EXERCISE PROMPT
Reproduce verbatim the lines from the one containing "After each image, state" through the one containing "0.129561, 0.987705, -0.195682]]", with both of those lines included, and output nothing else.

DATA SECTION
BEGIN

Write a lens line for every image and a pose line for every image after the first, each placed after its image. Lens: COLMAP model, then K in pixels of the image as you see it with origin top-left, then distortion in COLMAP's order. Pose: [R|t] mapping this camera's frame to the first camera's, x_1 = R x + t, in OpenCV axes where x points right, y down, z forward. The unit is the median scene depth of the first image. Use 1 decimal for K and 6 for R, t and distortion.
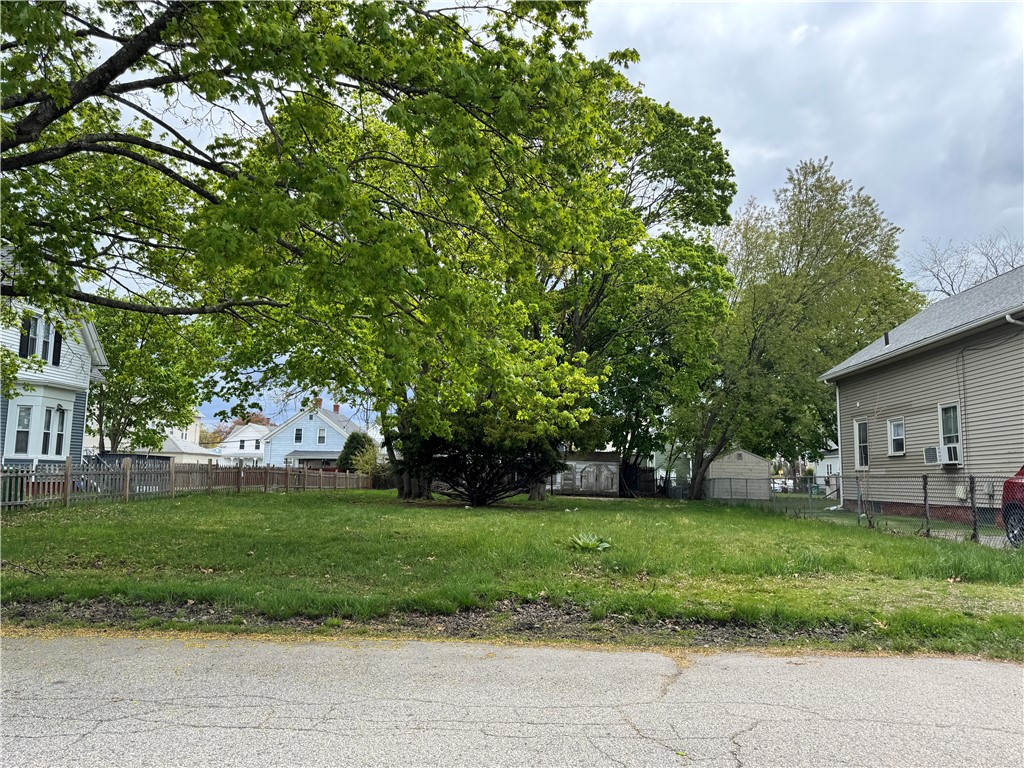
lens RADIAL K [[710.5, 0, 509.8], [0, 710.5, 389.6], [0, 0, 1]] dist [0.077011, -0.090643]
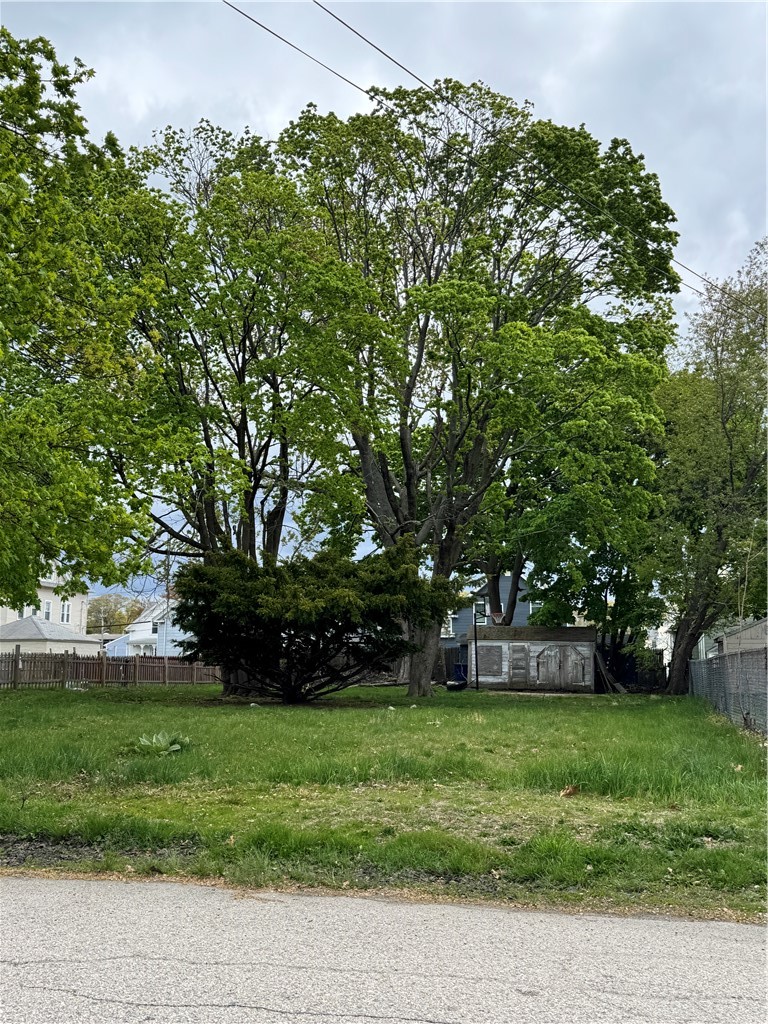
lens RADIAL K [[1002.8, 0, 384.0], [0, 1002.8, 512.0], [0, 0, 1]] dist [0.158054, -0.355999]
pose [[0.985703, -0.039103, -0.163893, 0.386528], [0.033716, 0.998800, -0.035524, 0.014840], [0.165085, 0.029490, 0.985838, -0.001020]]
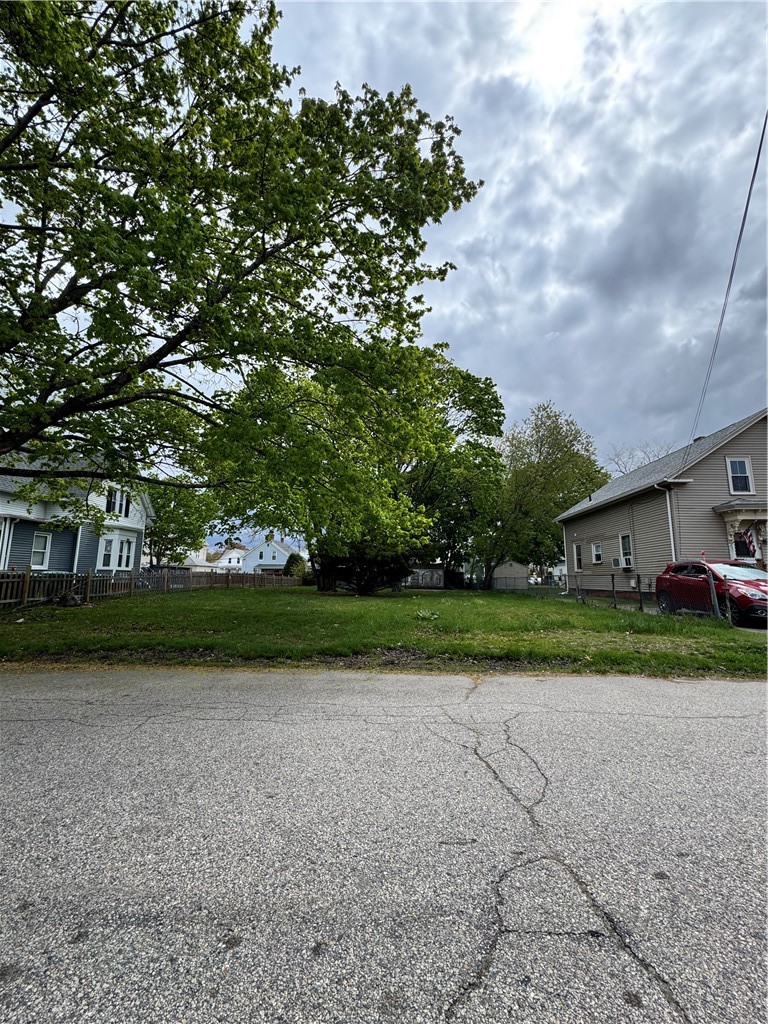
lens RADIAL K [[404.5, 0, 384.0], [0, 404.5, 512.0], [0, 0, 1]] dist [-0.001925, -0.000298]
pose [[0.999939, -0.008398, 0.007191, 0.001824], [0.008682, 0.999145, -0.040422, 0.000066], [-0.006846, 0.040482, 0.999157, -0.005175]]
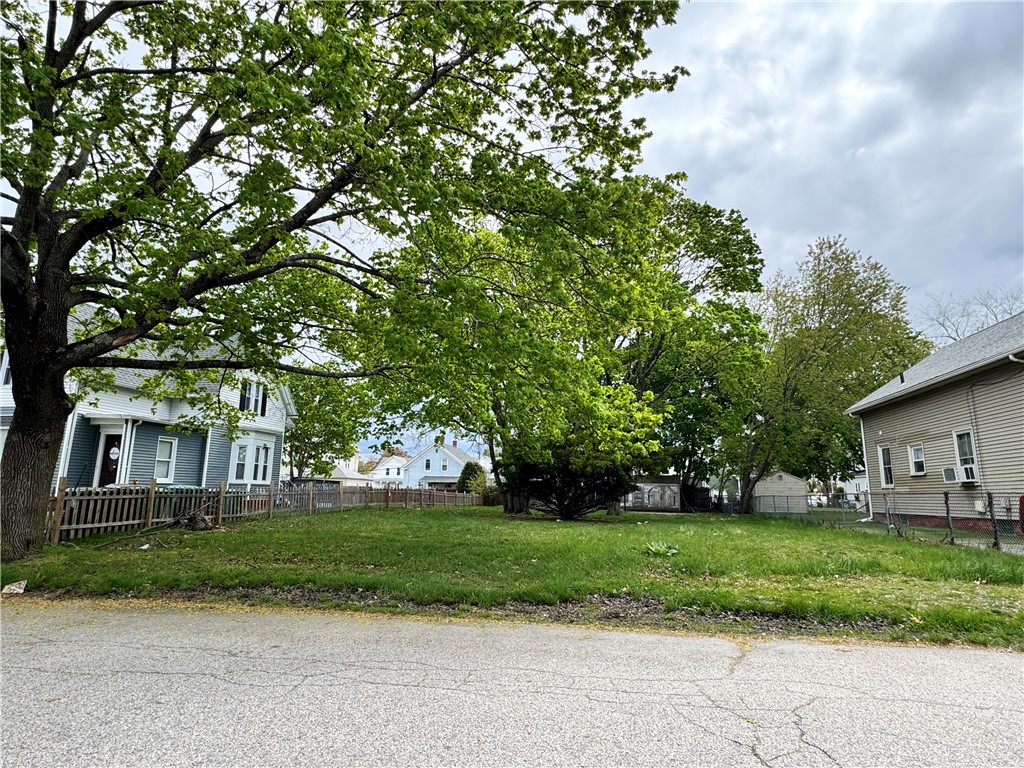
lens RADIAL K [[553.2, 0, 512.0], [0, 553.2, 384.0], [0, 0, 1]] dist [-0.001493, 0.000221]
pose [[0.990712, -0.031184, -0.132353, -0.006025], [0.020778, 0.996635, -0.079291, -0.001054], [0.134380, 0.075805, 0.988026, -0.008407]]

END
BEGIN

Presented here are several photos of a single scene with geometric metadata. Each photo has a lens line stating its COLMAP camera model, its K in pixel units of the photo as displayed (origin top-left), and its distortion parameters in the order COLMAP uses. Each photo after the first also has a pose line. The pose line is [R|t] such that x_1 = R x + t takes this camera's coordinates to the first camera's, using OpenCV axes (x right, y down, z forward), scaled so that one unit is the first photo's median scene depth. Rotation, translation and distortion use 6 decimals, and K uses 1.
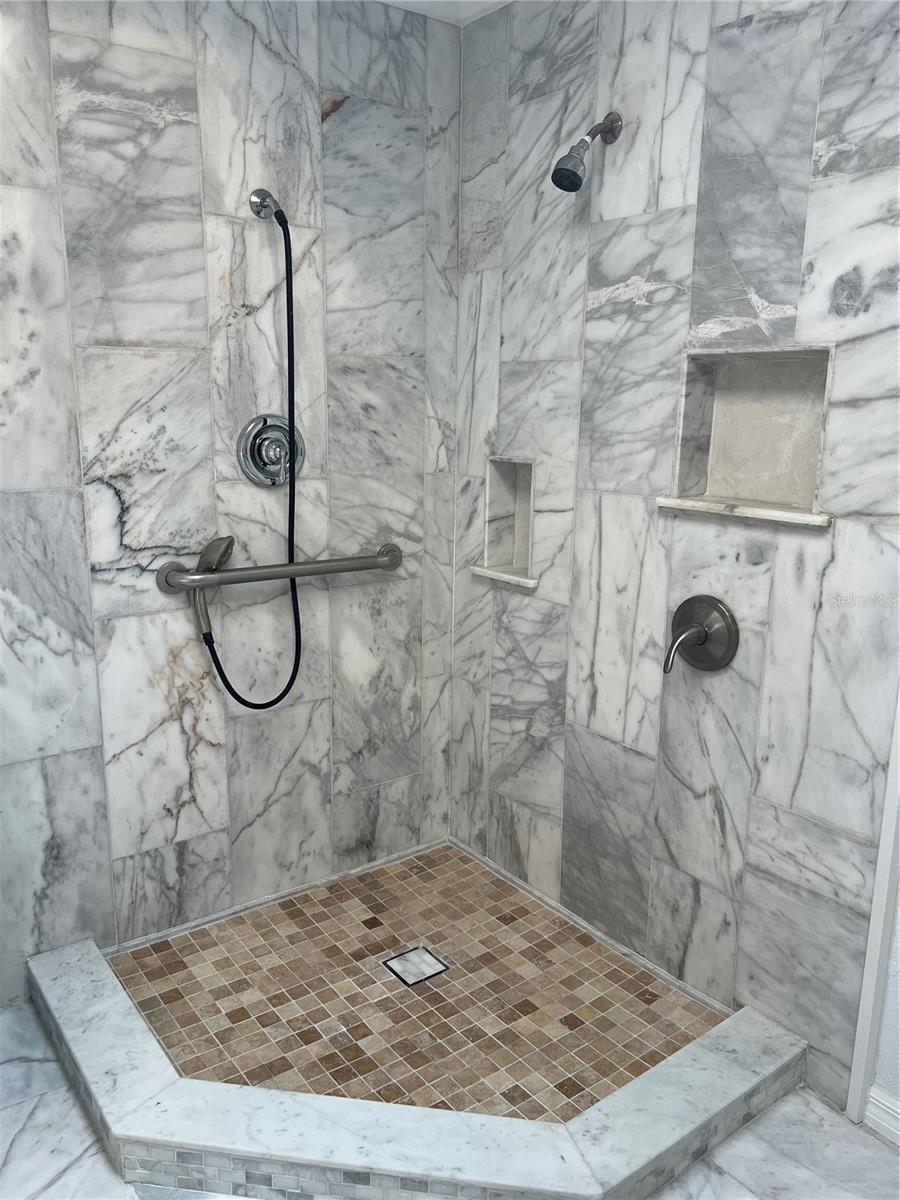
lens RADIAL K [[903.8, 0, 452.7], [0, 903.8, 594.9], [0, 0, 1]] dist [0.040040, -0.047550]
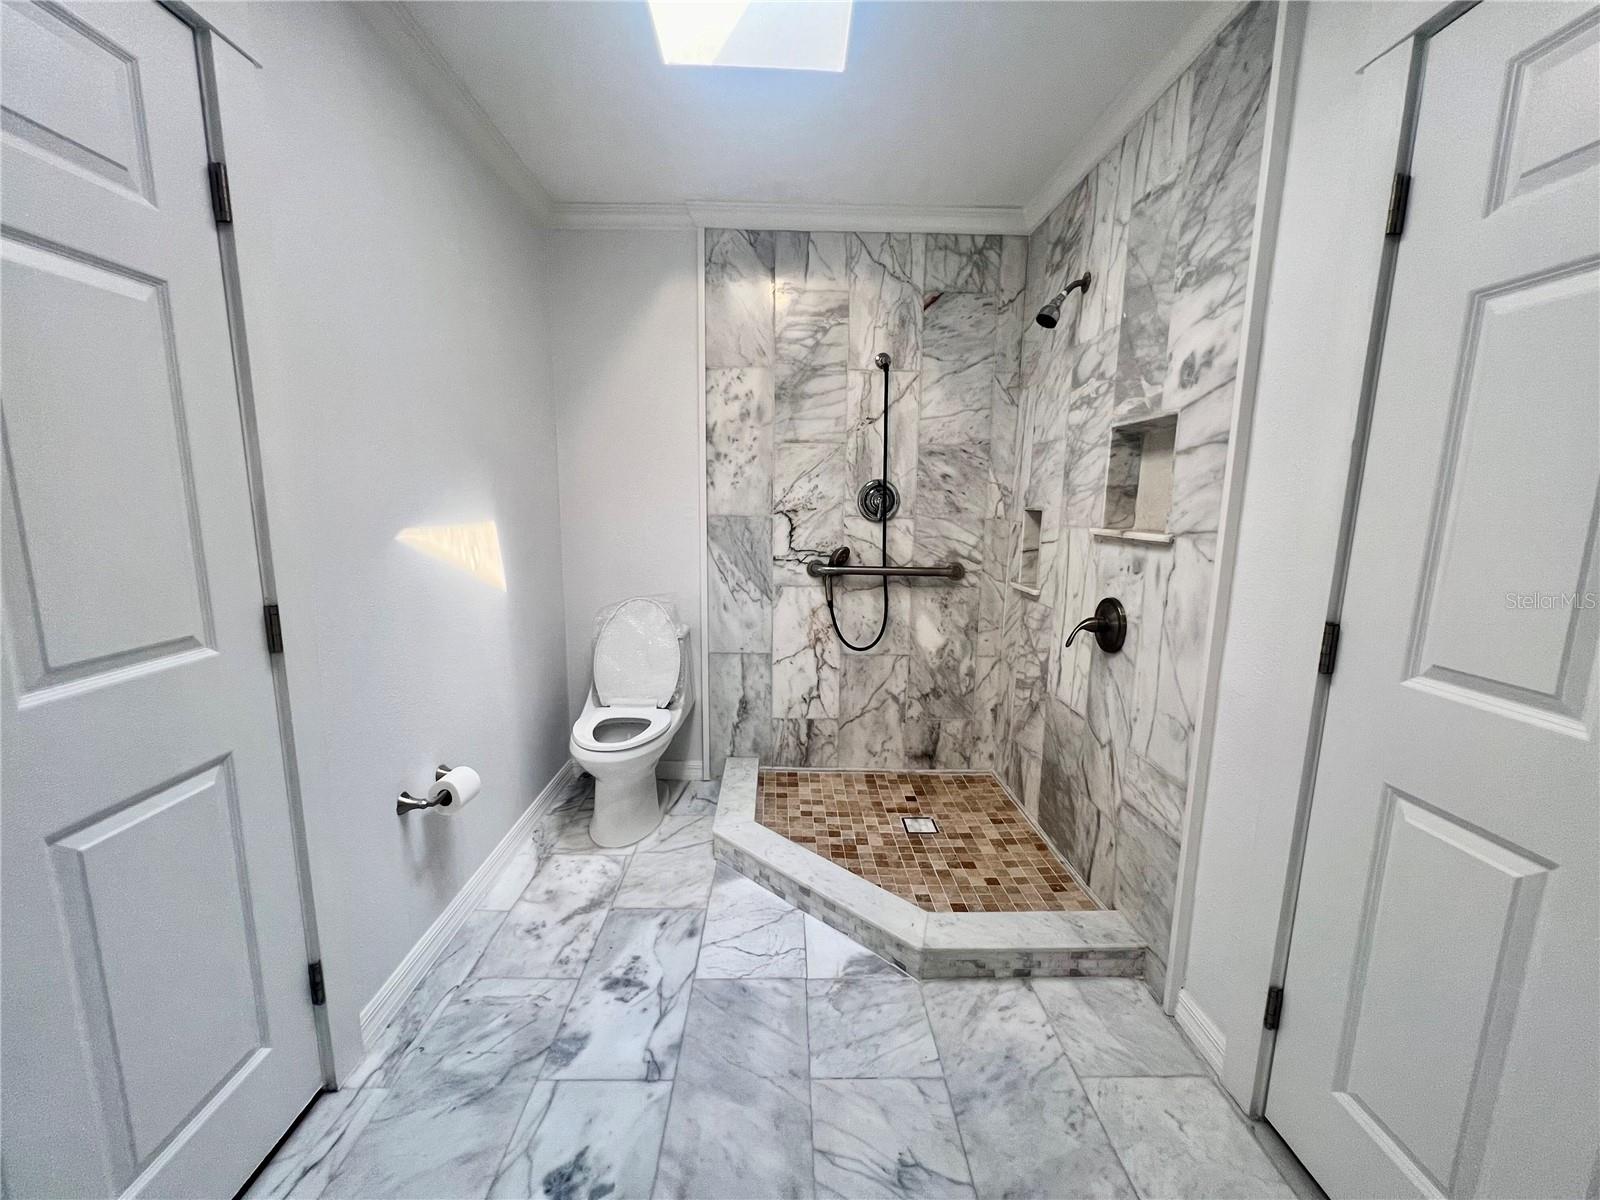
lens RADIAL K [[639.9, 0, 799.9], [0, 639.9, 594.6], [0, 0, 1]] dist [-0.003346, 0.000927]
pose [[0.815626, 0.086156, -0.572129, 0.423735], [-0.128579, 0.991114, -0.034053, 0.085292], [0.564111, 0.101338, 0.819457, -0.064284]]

END
BEGIN

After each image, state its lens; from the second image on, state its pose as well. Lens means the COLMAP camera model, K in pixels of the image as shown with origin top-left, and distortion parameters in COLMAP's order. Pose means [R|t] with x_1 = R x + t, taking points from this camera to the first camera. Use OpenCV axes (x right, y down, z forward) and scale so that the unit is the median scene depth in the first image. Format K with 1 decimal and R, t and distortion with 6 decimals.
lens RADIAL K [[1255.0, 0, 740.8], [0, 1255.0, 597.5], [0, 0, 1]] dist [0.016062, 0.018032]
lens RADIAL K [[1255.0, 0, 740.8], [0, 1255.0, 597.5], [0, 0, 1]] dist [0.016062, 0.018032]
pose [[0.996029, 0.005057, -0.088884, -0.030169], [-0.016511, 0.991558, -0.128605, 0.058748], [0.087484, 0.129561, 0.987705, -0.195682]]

END

RESPONSE
After each image, state its lens; from the second image on, state its pose as well. Lens means the COLMAP camera model, K in pixels of the image as shown with origin top-left, and distortion parameters in COLMAP's order. Pose means [R|t] with x_1 = R x + t, taking points from this camera to the first camera. Use OpenCV axes (x right, y down, z forward) and scale so that the unit is the median scene depth in the first image. Format K with 1 decimal and R, t and distortion with 6 decimals.
lens RADIAL K [[1255.0, 0, 740.8], [0, 1255.0, 597.5], [0, 0, 1]] dist [0.016062, 0.018032]
lens RADIAL K [[1255.0, 0, 740.8], [0, 1255.0, 597.5], [0, 0, 1]] dist [0.016062, 0.018032]
pose [[0.996029, 0.005057, -0.088884, -0.030169], [-0.016511, 0.991558, -0.128605, 0.058748], [0.087484, 0.129561, 0.987705, -0.195682]]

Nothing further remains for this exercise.